As any other developing countries, Cambodia has to face with threats on Natural Resources. They are over-fishing, illegal fishing practices, increasing use of hazardous pesticides, and conversion of flooded forests, as well as swamp drainage for agriculture. (web. worldbank. org) There are also many foreign investment plans that can harm the forest in Cambodia. For example, from a leaked government document to press, Green Elite, a China company is found to exploit 300,000 hectares forest, far more than its previous plan (Reynold, 39).
Therefore, due to the possible harms on natural resources, World Bank has carried out many programs to help Cambodia in natural resources preservations in land, forest, and biodiversity such as Forest Concession Management and Control Pilot Project, Forest Concession Management and Control Pilot Project, and Biodiversity and Protected Area Project. (web. worldbank. org) Cambodia and China With the tremendous growing over last decade, China has increased its influence all over the world. As any other small countries, Cambodia also has to look with a guard against China.
With China, Cambodia is such a potential market that Chinese exporter untapped while the total market share is just 1%. (Beijing Relation but At What Cost, 6) China can take advantage on the low rate of import tax and trade barriers in Cambodia to push their products to the Cambodia’s market and easily dominate it. Beside that, Cambodia is a country has large natural resources that attracted companies like Green Elite, as mention above, to exploit. In China’s thirsty of natural resources for the growing economy, Cambodia may become an aim in its exploitation policy.
Cambodia and Global Financial Crisis 2008 Cambodia got significantly hurt from the Global Financial Crisis 2008. The GDP in 2008 was 6. 7 percent, put an end to a decade of two digits growth. The demand of the world decline make the garment, one of the most important patterns of Cambodia economy, fell down. IDB and IMF both estimate a negative growth for Cambodia in 2009 and 2010. However, in 2010 GDP of Cambodia recovered to 4. 1% and the estimate for 2011 is 5%. (Menon, 103) It is because some foreign market of Cambodia has recovered and the demand started to increase.
Beside that, the oil price reduce has taken out the pressure on inflation that appeared since 2008. In short, the crisis in Cambodia has been over. The Future As a transforming nation, Cambodia has got impressive success in growth through nearly one decade. The Global Financial Crisis has made GDP decline to negative but now it is over. A bright future is waiting for Cambodia: “Cambodia’s traditional lack of self-confidence about being in the shadow of the bordering economic powerhouses of China, Vietnam, and Thailand has begun to dissipate.

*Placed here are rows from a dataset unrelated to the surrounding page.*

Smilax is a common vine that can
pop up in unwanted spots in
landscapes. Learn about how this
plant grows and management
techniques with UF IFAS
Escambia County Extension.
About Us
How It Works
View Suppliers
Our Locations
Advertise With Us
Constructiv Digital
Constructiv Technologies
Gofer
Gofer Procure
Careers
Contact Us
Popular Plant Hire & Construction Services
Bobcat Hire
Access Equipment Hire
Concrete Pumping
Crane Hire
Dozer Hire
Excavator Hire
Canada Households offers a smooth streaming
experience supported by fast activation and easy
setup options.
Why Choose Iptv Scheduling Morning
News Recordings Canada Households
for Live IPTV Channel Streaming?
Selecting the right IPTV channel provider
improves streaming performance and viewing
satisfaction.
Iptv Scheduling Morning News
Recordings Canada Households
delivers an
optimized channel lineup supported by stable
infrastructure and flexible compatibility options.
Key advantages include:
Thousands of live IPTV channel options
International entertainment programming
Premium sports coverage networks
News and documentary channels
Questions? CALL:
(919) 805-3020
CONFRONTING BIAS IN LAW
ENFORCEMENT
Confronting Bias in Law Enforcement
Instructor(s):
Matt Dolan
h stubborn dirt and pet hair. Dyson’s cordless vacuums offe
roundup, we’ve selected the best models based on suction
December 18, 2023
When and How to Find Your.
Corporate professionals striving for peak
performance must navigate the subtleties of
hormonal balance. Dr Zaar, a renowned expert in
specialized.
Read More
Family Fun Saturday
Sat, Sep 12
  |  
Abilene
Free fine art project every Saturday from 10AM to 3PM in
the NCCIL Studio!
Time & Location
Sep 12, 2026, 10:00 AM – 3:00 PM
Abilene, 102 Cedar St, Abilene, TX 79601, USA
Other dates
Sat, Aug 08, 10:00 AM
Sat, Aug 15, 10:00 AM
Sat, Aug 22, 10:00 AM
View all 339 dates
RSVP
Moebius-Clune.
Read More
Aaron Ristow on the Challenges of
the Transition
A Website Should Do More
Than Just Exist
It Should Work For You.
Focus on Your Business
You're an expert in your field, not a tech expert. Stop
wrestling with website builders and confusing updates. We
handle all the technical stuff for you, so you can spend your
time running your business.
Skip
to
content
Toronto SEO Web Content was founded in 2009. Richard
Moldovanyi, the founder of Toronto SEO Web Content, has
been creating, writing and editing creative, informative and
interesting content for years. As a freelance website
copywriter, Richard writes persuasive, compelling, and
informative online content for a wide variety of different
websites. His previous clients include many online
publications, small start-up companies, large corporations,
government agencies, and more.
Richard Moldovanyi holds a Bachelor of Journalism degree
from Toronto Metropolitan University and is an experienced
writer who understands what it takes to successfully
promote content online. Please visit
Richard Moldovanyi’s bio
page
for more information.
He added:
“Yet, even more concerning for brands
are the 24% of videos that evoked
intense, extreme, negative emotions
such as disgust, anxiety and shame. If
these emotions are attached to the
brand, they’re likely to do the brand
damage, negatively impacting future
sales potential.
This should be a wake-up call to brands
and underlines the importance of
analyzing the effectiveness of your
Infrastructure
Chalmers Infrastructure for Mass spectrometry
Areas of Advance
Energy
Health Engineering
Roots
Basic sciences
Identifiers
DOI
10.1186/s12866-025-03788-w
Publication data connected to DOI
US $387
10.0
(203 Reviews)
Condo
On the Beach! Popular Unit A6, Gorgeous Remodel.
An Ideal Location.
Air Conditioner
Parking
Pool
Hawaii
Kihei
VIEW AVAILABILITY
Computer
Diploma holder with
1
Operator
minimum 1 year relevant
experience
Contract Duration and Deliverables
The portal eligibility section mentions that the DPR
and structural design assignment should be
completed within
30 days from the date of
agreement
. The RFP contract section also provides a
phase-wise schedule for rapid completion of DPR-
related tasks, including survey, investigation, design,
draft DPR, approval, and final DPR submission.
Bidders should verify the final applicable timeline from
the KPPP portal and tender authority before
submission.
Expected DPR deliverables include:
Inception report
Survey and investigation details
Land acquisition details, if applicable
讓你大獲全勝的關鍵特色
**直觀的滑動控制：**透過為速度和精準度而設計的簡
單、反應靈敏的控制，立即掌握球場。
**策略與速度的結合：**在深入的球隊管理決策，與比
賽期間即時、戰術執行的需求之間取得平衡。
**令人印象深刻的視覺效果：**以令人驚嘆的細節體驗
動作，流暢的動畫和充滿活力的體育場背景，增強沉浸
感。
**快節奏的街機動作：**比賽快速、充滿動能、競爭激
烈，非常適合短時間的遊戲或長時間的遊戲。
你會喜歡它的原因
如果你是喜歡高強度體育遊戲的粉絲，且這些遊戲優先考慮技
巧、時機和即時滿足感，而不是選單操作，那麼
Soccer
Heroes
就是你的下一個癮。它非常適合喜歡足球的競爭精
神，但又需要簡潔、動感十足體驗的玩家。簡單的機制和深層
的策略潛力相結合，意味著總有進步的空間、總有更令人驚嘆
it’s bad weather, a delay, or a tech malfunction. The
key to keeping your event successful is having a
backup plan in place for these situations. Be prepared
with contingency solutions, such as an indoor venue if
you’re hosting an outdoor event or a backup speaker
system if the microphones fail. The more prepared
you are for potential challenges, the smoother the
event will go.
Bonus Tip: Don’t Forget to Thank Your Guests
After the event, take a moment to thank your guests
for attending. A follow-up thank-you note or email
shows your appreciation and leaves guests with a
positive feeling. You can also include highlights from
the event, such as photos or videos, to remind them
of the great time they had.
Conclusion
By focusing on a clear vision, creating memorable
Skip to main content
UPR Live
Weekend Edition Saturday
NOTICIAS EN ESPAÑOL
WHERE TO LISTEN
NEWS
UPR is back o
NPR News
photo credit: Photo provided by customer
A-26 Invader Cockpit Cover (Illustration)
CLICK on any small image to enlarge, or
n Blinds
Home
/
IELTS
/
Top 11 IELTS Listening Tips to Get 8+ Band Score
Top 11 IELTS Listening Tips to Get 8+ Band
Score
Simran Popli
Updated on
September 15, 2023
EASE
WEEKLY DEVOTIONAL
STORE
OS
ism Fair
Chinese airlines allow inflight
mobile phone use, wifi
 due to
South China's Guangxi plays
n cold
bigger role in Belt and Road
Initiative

Merchandise exports have boomed, led by a highly competitive apparel sector. Pay remains low in the garment factories, but wealth is being created, and it shows on the streets. Services have thrived, and tourism is taking off; transportation and travel revenues have almost tripled since 2000. Foreign banks are either establishing local outposts or showing an interest in doing so, reversing the tendency before Cambodia’s WTO accession to withdraw from the country. And the real estate market has taken off on the back of a healthy construction sector. (Sutherland, 127) Conclusion Overall, Cambodia is a nation with the transformationalist perpective that has been quite successful with an impressive growth during last decade. They actively join regional, global organization and also focus on building good relationship with their neighbors. However, they still have many difficulties with dollarization, natural resources management and the Beijing Consensus.
If they can go through all that, a bright future is waiting for their kingdom.